----- Available data

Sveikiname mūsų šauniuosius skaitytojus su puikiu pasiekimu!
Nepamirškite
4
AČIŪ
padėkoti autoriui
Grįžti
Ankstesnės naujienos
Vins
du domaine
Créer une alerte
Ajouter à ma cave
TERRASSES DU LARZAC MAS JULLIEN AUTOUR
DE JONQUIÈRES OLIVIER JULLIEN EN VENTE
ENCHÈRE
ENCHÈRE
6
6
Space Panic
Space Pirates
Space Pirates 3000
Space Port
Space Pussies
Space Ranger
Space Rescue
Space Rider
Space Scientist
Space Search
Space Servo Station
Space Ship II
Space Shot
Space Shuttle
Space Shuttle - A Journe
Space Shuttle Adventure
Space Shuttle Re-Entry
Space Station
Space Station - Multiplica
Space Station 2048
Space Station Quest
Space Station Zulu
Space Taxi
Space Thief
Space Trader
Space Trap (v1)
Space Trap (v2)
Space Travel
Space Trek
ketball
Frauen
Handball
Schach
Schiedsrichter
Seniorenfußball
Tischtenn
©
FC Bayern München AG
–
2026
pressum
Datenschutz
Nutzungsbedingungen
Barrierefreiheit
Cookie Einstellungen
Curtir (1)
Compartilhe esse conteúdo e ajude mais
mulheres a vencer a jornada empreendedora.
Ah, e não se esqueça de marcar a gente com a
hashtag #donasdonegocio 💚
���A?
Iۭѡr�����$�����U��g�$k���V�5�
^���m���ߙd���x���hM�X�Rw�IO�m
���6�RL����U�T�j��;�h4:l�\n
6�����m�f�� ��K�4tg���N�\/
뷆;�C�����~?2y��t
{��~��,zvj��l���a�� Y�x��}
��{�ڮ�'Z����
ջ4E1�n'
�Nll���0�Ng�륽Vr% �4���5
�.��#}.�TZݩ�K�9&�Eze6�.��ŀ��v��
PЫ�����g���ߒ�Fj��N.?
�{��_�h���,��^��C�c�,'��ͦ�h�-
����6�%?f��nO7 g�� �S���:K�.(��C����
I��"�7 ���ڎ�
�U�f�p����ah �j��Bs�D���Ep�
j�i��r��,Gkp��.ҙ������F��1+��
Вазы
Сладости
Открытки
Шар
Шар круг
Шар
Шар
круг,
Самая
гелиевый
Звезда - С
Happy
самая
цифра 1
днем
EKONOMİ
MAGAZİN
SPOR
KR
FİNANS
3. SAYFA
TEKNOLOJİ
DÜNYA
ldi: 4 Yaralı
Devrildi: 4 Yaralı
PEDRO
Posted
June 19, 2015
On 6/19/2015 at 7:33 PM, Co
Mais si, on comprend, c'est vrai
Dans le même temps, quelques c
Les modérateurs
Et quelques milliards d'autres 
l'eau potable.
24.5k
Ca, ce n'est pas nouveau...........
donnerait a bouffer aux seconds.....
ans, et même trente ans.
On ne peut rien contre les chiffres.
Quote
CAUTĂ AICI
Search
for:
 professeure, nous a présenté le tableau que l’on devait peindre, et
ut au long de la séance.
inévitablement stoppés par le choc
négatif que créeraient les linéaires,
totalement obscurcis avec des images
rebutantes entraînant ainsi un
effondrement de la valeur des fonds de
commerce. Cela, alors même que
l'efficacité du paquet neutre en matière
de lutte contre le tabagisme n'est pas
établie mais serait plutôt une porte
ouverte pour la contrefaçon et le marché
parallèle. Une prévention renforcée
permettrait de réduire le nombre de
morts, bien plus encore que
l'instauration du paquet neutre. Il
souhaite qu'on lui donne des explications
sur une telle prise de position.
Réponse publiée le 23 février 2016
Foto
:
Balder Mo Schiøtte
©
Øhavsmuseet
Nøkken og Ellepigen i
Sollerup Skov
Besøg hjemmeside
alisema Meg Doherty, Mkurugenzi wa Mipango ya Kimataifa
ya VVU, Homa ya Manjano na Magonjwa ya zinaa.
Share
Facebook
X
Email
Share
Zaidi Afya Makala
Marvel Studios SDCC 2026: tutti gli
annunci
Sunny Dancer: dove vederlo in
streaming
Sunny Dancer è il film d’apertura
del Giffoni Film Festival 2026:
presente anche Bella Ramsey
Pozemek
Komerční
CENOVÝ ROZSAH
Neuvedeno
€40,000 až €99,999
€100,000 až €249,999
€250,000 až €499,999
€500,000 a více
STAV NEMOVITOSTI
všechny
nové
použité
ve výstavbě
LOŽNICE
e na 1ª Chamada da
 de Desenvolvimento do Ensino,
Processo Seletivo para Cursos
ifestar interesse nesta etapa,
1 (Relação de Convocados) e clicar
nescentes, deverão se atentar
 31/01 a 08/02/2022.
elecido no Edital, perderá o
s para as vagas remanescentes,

----------

What to do: Convert the text read from the material into a JSON list of strings, with one string per line and no entries for blank lines.

Answer for this exercise:
[
  "Sveikiname mūsų šauniuosius skaitytojus su puikiu pasiekimu!",
  "Nepamirškite",
  "4",
  "AČIŪ",
  "padėkoti autoriui",
  "Grįžti",
  "Ankstesnės naujienos",
  "Vins",
  "du domaine",
  "Créer une alerte",
  "Ajouter à ma cave",
  "TERRASSES DU LARZAC MAS JULLIEN AUTOUR",
  "DE JONQUIÈRES OLIVIER JULLIEN EN VENTE",
  "ENCHÈRE",
  "ENCHÈRE",
  "6",
  "6",
  "Space Panic",
  "Space Pirates",
  "Space Pirates 3000",
  "Space Port",
  "Space Pussies",
  "Space Ranger",
  "Space Rescue",
  "Space Rider",
  "Space Scientist",
  "Space Search",
  "Space Servo Station",
  "Space Ship II",
  "Space Shot",
  "Space Shuttle",
  "Space Shuttle - A Journe",
  "Space Shuttle Adventure",
  "Space Shuttle Re-Entry",
  "Space Station",
  "Space Station - Multiplica",
  "Space Station 2048",
  "Space Station Quest",
  "Space Station Zulu",
  "Space Taxi",
  "Space Thief",
  "Space Trader",
  "Space Trap (v1)",
  "Space Trap (v2)",
  "Space Travel",
  "Space Trek",
  "ketball",
  "Frauen",
  "Handball",
  "Schach",
  "Schiedsrichter",
  "Seniorenfußball",
  "Tischtenn",
  "©",
  "FC Bayern München AG",
  "–",
  "2026",
  "pressum",
  "Datenschutz",
  "Nutzungsbedingungen",
  "Barrierefreiheit",
  "Cookie Einstellungen",
  "Curtir (1)",
  "Compartilhe esse conteúdo e ajude mais",
  "mulheres a vencer a jornada empreendedora.",
  "Ah, e não se esqueça de marcar a gente com a",
  "hashtag #donasdonegocio 💚",
  "���A?",
  "Iۭѡr�\u001a����$�\u0015��\u0019��U�\u001e�g�$k���V�5�",
  "^���m���ߙd��\u000e�x���hM�X�R\u0018\u0011w�IO�m",
  "���6�\bRL�\u0015���U�T�j��;�h4:l\u000f�\\n",
  "\u000f6�\u001f����m�f�� ��K�4tg���N�\\/",
  "뷆;�C�����~?2\u0006y��t",
  "{��~��,zvj�\u0011�l��\u0017�a��\u0002 Y�x��}",
  "��{�\u0005ڮ�\u001e'Z�\u001e\u0017���",
  "ջ4E1�n'",
  "�N\u0014ll��\u0004�0�Ng\u0010�륽Vr% �\u00144���5",
  "�.��#}\u001c.�TZ\u0004ݩ�K�9\u000e&�Eze6�.�\u001b�ŀ��\u000ev��",
  "PЫ�����g���ߒ�Fj��N.?",
  "�{��_�h��\u001c�,��^��C�\u0016c�,'��ͦ�h�\u001d-",
  "�\u001f���6�%?\u000ef��nO7 g�� �S���:K�.(��C����",
  "I��\"�\u000e7 ���ڎ�\u0006",
  "�U�f\u0004�p�\u0001�\u0007��a\u001f\u0014h \u001d�j��Bs�D���Ep�",
  "\u0005j�i��r��,G\u0006kp�\u0010�\u0015.ҙ������F�\u0005�\u001d1+��",
  "Вазы",
  "Сладости",
  "Открытки",
  "Шар",
  "Шар круг",
  "Шар",
  "Шар",
  "круг,",
  "Самая",
  "гелиевый",
  "Звезда - С",
  "Happy",
  "самая",
  "цифра 1",
  "днем",
  "EKONOMİ",
  "MAGAZİN",
  "SPOR",
  "KR",
  "FİNANS",
  "3. SAYFA",
  "TEKNOLOJİ",
  "DÜNYA",
  "ldi: 4 Yaralı",
  "Devrildi: 4 Yaralı",
  "PEDRO",
  "Posted",
  "June 19, 2015",
  "On 6/19/2015 at 7:33 PM, Co",
  "Mais si, on comprend, c'est vrai",
  "Dans le même temps, quelques c",
  "Les modérateurs",
  "Et quelques milliards d'autres ",
  "l'eau potable.",
  "24.5k",
  "Ca, ce n'est pas nouveau...........",
  "donnerait a bouffer aux seconds.....",
  "ans, et même trente ans.",
  "On ne peut rien contre les chiffres.",
  "Quote",
  "CAUTĂ AICI",
  "Search",
  "for:",
  " professeure, nous a présenté le tableau que l’on devait peindre, et",
  "ut au long de la séance.",
  "inévitablement stoppés par le choc",
  "négatif que créeraient les linéaires,",
  "totalement obscurcis avec des images",
  "rebutantes entraînant ainsi un",
  "effondrement de la valeur des fonds de",
  "commerce. Cela, alors même que",
  "l'efficacité du paquet neutre en matière",
  "de lutte contre le tabagisme n'est pas",
  "établie mais serait plutôt une porte",
  "ouverte pour la contrefaçon et le marché",
  "parallèle. Une prévention renforcée",
  "permettrait de réduire le nombre de",
  "morts, bien plus encore que",
  "l'instauration du paquet neutre. Il",
  "souhaite qu'on lui donne des explications",
  "sur une telle prise de position.",
  "Réponse publiée le 23 février 2016",
  "Foto",
  ":",
  "Balder Mo Schiøtte",
  "©",
  "Øhavsmuseet",
  "Nøkken og Ellepigen i",
  "Sollerup Skov",
  "Besøg hjemmeside",
  "alisema Meg Doherty, Mkurugenzi wa Mipango ya Kimataifa",
  "ya VVU, Homa ya Manjano na Magonjwa ya zinaa.",
  "Share",
  "Facebook",
  "X",
  "Email",
  "Share",
  "Zaidi Afya Makala",
  "Marvel Studios SDCC 2026: tutti gli",
  "annunci",
  "Sunny Dancer: dove vederlo in",
  "streaming",
  "Sunny Dancer è il film d’apertura",
  "del Giffoni Film Festival 2026:",
  "presente anche Bella Ramsey",
  "Pozemek",
  "Komerční",
  "CENOVÝ ROZSAH",
  "Neuvedeno",
  "€40,000 až €99,999",
  "€100,000 až €249,999",
  "€250,000 až €499,999",
  "€500,000 a více",
  "STAV NEMOVITOSTI",
  "všechny",
  "nové",
  "použité",
  "ve výstavbě",
  "LOŽNICE",
  "e na 1ª Chamada da",
  " de Desenvolvimento do Ensino,",
  "Processo Seletivo para Cursos",
  "ifestar interesse nesta etapa,",
  "1 (Relação de Convocados) e clicar",
  "nescentes, deverão se atentar",
  " 31/01 a 08/02/2022.",
  "elecido no Edital, perderá o",
  "s para as vagas remanescentes,"
]